El estridente timbre del teléfono rompió el silencio en mi oficina. El mensaje del que llamaba me partió el corazón. Otro colega ministro había caído moralmente. Un soldado de la cruz que alguna vez se destacó, que había armado a su congregación con la verdad y la había animado a ser firme contra el adversario, por su pecado desertó avergonzado de las filas y le ha dado la victoria al enemigo. Incluso antes de colgar el teléfono, las lágrimas llenaron mis ojos.

Una escena antigua relampagueó por mi mente. Una escena que enferma. Un campo de batalla en Israel llamado Monte Gilboa, sembrado de cadáveres de soldados hebreos después de un día trágico de combate contra los filisteos. Entre los muertos yace un hombre alto, veterano guerrero, llamado el rey Saúl. ¡Cómo deben haberse jactado los paganos de Filistea por su victoria sobre el ejército de Dios!

Aunque Saúl había hecho de la vida de David una pesadilla por más de doce años, David lamentó la muerte del rey con palabras que expresaban su angustia: “Cómo han caído los valientes en batalla.”

Sentado allí solo en mi oficina, me pregunté si ese pensamiento habría vuelto para atormentar a David veinte años más tarde. “Cómo han caído los valientes.” Con el paso de dos décadas David había cumplido ya cincuenta años; años de prosperidad y favor. A estas alturas no solo había llegado a ser el sucesor de Saúl, sino que había llevado a Israel a nuevas alturas. Ni una sola vez David había sufrido derrota en el campo de batalla. Algunos calculan que sus brillantes campañas militares y su visionario y sabio liderazgo ampliaron el territorio de Israel en más de diez veces su tamaño original. Los ejércitos rivales temblaban tan solo al pensar en invadir Israel. David le dio a la nación una bandera para enarbolar: la estrella de David que flameaba sobre el país mientras los hebreos rebosaban de orgullo nacional. El comercio de Israel prosperaba conforme las rutas de las caravanas se ampliaban a nuevas regiones, trayendo enorme riqueza al tesoro. La crema de esta impresionante prosperidad llenó la copa de David, de modo que cuando cumplió los cincuenta años, disfrutaba de los lujos de un flamante palacio de residencia llamado “El Palacio del Rey.” Entre tanto, él reunió dinero y materiales para construir un templo en honor a su Dios.

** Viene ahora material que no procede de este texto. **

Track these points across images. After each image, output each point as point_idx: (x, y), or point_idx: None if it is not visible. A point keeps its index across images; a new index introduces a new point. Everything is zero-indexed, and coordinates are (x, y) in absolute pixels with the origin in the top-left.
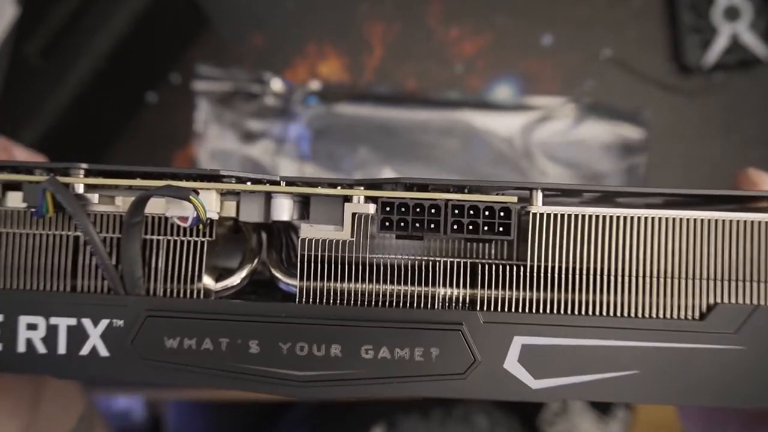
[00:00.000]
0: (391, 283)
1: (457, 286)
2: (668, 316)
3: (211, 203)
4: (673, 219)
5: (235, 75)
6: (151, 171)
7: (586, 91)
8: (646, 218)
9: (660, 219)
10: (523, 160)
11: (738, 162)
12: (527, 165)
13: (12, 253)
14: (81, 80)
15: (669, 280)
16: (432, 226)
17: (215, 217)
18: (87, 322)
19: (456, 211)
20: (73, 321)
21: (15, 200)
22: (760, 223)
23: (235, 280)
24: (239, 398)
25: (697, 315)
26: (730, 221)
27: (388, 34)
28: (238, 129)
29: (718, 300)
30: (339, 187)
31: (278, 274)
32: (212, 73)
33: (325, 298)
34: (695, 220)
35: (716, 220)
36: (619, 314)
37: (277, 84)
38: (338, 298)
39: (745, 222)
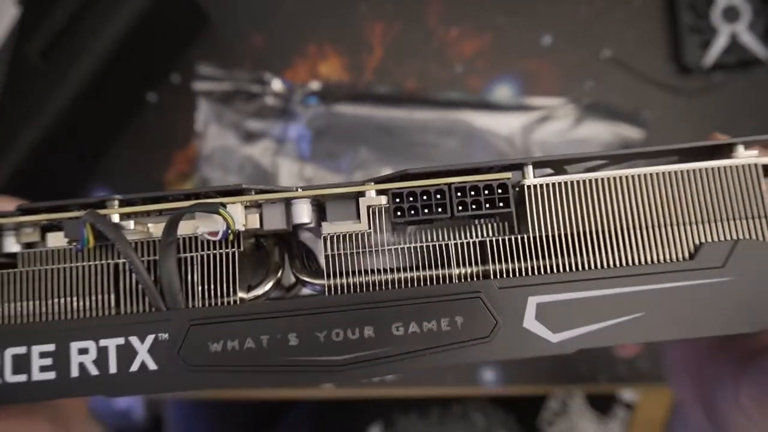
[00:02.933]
0: (410, 270)
1: (470, 264)
2: (663, 260)
3: (237, 216)
4: (653, 174)
5: (235, 75)
6: (178, 193)
7: (586, 91)
8: (628, 177)
9: (641, 176)
10: None
11: None
12: None
13: (58, 287)
14: (81, 80)
15: (658, 229)
16: (440, 209)
17: (242, 229)
18: (134, 340)
19: (459, 194)
20: (121, 340)
21: (55, 240)
22: (725, 168)
23: (264, 287)
24: (240, 397)
25: (687, 255)
26: (702, 170)
27: (388, 35)
28: (238, 129)
29: (703, 240)
30: (349, 187)
31: (305, 277)
32: (213, 74)
33: (351, 289)
34: (672, 173)
35: (690, 171)
36: (619, 265)
37: (277, 84)
38: (363, 288)
39: (713, 169)
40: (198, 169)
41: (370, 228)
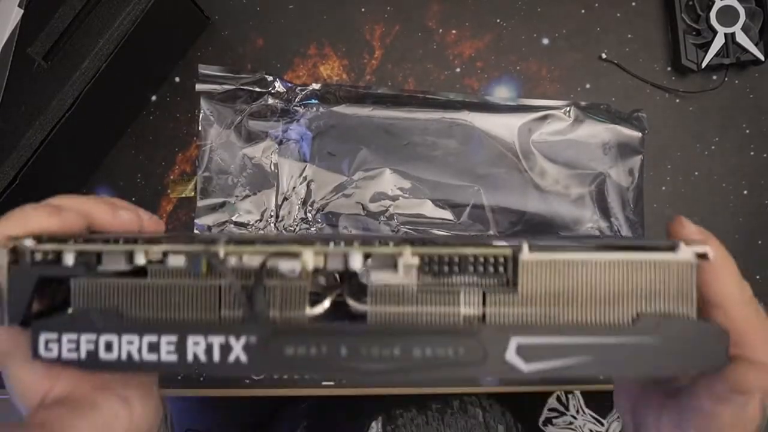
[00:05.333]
0: (431, 305)
1: (473, 306)
2: (612, 323)
3: (309, 259)
4: (612, 261)
5: (236, 76)
6: (268, 238)
7: (585, 92)
8: (595, 261)
9: (603, 261)
10: (522, 161)
11: (734, 160)
12: (526, 165)
13: (179, 296)
14: (83, 82)
15: (611, 300)
16: (457, 269)
17: (311, 269)
18: (232, 340)
19: (471, 259)
20: (222, 339)
21: (174, 260)
22: (667, 261)
23: (324, 306)
24: (242, 395)
25: (630, 321)
26: (649, 261)
27: (388, 36)
28: (239, 129)
29: (642, 311)
30: (392, 244)
31: (352, 302)
32: (214, 74)
33: (387, 318)
34: (625, 261)
35: (639, 260)
36: (579, 322)
37: (277, 85)
38: (395, 319)
39: (658, 261)
40: (199, 170)
41: (404, 276)
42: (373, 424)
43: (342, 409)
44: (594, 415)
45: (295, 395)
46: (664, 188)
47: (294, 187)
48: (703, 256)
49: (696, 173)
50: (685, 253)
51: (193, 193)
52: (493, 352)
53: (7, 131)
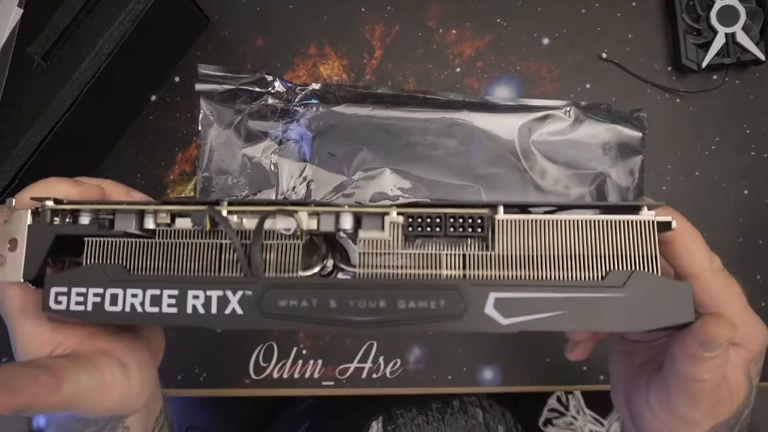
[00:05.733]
0: (414, 268)
1: (454, 268)
2: (582, 278)
3: (303, 219)
4: (582, 220)
5: (236, 76)
6: (266, 201)
7: (585, 92)
8: (566, 220)
9: (574, 221)
10: (522, 161)
11: (734, 160)
12: (526, 165)
13: (181, 254)
14: (83, 81)
15: (582, 257)
16: (438, 229)
17: (305, 228)
18: (229, 293)
19: (451, 219)
20: (220, 293)
21: (181, 223)
22: (632, 221)
23: (315, 269)
24: (242, 395)
25: (600, 277)
26: (616, 221)
27: (387, 36)
28: (239, 129)
29: (611, 268)
30: (379, 209)
31: (342, 265)
32: (213, 74)
33: (373, 276)
34: (595, 220)
35: (608, 220)
36: (552, 278)
37: (277, 85)
38: (381, 276)
39: (625, 221)
40: (199, 170)
41: (390, 237)
42: (374, 423)
43: (342, 409)
44: (594, 415)
45: (295, 395)
46: (664, 188)
47: (294, 187)
48: (666, 225)
49: (696, 173)
50: (647, 214)
51: (193, 193)
52: (473, 306)
53: (7, 131)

El nombre de David había llegado a ser palabra familiar en todo Israel. Los reyes de otras tierras envidiaban su éxito y fama. En esos días, todos habían oído de David.

El autor G. Frederick Owen escribió:

Los arameos y amalecitas fueron conquistados. Se abrieron caminos de comercio y llegó mercancía, cultura y prosperidad desde Fenicia, Damasco, Asiria, Arabia, Egipto y otras tierras más distantes. Para su pueblo David era rey, juez y general, pero para las naciones que los rodeaban, él era la primera potencia en todo el mundo del Cercano Oriente, el monarca más poderoso del día.1

Ningún líder se levantaba más alto que David, “El Valiente.”

Entonces llegó el día cuando él vio a Betsabé. Dios preservó en 2 Samuel 11:1-5 el relato del colapso moral de este buen hombre, para beneficio de todos los que vendrían después de él. Pero antes de empezar a hablar de su fracaso, antes de empezar la autopsia de la caída moral de David, permítame ofrecerle una palabra de advertencia. Este capítulo no es meramente un recuento del fracaso de un hombre. No es una ocasión para hacer chasquear la lengua y menear nuestras cabezas. Este es un mensaje para todos nosotros. En la Primera carta a los Corintios 10:12 dice: “Así que, el que piensa estar firme, mire que no caiga.”